I need to find the asymptotic upper bounds in $O$ notation for $T(N)$ in two recurrences. Assuming that $T(N)$ is constant for sufficiently small $N$, I need to make the bounds as tight as possible.
$T(N) = T(N-3) + 3 \log N$
$T(N) = 2T(N/4) + \sqrt{N}$
I know I should use master theorem. I can't implement it correctly to save my life. Can someone walk me through this
The Master Theorem will not get you anywhere for the first one, but would for the second.
For the first, why deal with the case $n=3k$, for a start? $$\begin{align} T(3k) &= T(3(k-1))+3\log (3k) = T(3k) = T(3(k-2))+3\log (3k)+3\log (3(k-1)) \\ &\vdots \\ &= T(3)+3\sum_{\ell=0}^{k-1} \log (3(k-\ell) = T(3) + 3k\log 3 + \sum_{\ell=1}^{k} \log \ell \\ &= T(3) + 3k \log 3 + (k\log k + o(k\log k)) = k\log k + o(k\log k) \\&= n\log n + o(n \log n) = \Theta(n \log n) \end{align} $$ and then see how to extend to $n=3k+1$ or $n=3k+2$.

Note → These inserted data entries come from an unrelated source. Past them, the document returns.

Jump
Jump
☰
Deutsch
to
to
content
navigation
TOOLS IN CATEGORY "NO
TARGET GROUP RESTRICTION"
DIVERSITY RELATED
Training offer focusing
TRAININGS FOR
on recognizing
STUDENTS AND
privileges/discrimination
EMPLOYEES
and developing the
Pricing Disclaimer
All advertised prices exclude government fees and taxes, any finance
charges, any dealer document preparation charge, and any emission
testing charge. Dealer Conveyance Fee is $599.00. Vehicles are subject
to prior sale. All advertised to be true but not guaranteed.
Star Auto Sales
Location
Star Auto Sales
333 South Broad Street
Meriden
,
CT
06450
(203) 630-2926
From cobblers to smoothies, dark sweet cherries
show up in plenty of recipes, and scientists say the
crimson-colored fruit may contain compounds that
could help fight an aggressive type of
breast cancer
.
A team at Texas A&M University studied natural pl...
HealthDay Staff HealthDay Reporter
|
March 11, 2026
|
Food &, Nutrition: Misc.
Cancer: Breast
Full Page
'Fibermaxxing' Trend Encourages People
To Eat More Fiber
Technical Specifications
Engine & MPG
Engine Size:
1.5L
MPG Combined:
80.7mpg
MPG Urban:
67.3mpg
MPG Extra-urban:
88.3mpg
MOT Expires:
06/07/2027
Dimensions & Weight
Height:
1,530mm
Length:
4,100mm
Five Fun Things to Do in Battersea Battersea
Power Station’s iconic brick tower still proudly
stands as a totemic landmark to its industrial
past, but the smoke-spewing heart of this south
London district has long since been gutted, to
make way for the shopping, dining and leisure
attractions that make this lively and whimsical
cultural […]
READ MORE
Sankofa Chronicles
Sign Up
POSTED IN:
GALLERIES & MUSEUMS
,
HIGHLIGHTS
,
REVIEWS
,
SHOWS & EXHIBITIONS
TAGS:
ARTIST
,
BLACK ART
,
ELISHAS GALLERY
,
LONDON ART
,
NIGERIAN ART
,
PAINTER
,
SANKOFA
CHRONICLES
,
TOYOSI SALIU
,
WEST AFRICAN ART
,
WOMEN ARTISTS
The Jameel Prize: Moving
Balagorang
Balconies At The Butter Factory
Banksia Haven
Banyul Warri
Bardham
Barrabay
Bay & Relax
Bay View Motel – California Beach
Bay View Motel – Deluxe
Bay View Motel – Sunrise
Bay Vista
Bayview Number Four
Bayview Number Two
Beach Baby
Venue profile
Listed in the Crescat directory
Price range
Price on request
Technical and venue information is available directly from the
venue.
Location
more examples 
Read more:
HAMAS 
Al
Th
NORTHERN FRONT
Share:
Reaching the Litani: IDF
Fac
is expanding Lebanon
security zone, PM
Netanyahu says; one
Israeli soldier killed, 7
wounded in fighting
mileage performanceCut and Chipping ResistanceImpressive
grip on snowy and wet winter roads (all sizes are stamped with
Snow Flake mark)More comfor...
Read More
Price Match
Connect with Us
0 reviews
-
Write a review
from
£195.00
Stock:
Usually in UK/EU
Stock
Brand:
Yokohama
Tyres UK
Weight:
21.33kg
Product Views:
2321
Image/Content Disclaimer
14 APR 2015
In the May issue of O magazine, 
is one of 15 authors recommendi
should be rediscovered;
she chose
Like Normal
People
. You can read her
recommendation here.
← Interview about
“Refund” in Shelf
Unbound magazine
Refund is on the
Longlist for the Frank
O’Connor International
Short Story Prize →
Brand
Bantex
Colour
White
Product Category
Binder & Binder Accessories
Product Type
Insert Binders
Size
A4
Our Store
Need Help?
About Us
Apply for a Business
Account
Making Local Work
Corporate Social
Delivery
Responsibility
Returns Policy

for the second, the Master Theorem is indeed a good approach. You have $a=2$, $b=4$ and $f(n) = \sqrt{n}$. $\log_b a = \frac{1}{2}$, so that $$f(n) \in\Theta(n^{\log_b a} \log^0 n)$$ (second case applies for "$k=0$"). This yields $T(n) \in \Theta(n^{\log_b a} \log^1 n) = \Theta(\sqrt{n} \log n)$.
For the first part, I used the fact that $$ \sum_{\ell=1}^ k \log k = (1+o(1))k\log k. $$ If you don't know how to prove it, this is a good exercise -- and follows from a comparison series-integral: $$ \sum_{\ell=1}^ k \ln k \operatorname*{\sim}_{k\to\infty} \int_1^k \ln x dx = k\ln k - k +1. $$
We first consider the first recurrence which, as has been stated, cannot be solved using the master theorem:
$$T(n) = T(n - 3) + 3 \log n $$
We expand the recurrence, getting:
$$ T(n) = 3 \log n + 3 \log (n - 3) + 3 \log (n - 6) + 3 \log (n - 9) + ... + 0 $$ $$ = \sum_{k = 0}^{\frac{n}{3}} 3 \log (n - 3k) = 3\sum_{k = 1}^{\frac{n}{3}} \log 3k$$ $$ = \sum_{k = 1}^{\frac{n}{3}} \left( 3 \log 3 + 3 \log k \right)$$ $$ = 3 \log 3 \sum_{k = 1}^{\frac{n}{3}} 1 + 3 \sum_{k = 1}^{\frac{n}{3}} \log k$$ $$ = n \log 3 + 3 \log \left( \frac{n}{3}! \right)$$
And so:
$$ T(n) = n \log 3 + 3 \log \left( \frac{n}{3}! \right) $$
Which we can verify using induction. Now, using Stirlings approximation:
$$ \log n! = \Theta(n \log n) $$
we get:
$$ T(n) = n \log 3 + 3 \frac{n}{3} \log \frac{n}{3} $$ $$ = n \log 3 + n \log n - n \log 3 = n \log n $$ $$ = \Theta(n \log n) $$
We now consider the second recurrence. The solution can be obtained using the master method, as pointed out by Clement C., but here we obtain it in the same way as we did for the first recurrence. Now, we have the recurrence:
$$ T(n) = 2T\left( \frac{n}{4} \right) + \sqrt{n} $$
Expanding the recurrence gives:
$$ T(n) = \sqrt{n} + 2 \sqrt{ \frac{n}{4}} + 2^2 \sqrt{ \frac{n}{4^2}} + 2^3 \sqrt{ \frac{n}{4^3}} + ... + 2^{\log_4 n} $$ $$ = \sum_{k = 0}^{\log_4 n} 2^k \sqrt{ \frac{n}{4^k}} = \sum_{k = 0}^{\log_4 n} \sqrt{n} $$ $$ = \sqrt{n} \sum_{k = 0}^{\log_4 n} 1 $$ $$ = \sqrt{n} \log_4 n = \Theta \left( \sqrt{n} \log_4 n \right) $$
which we can verify using induction.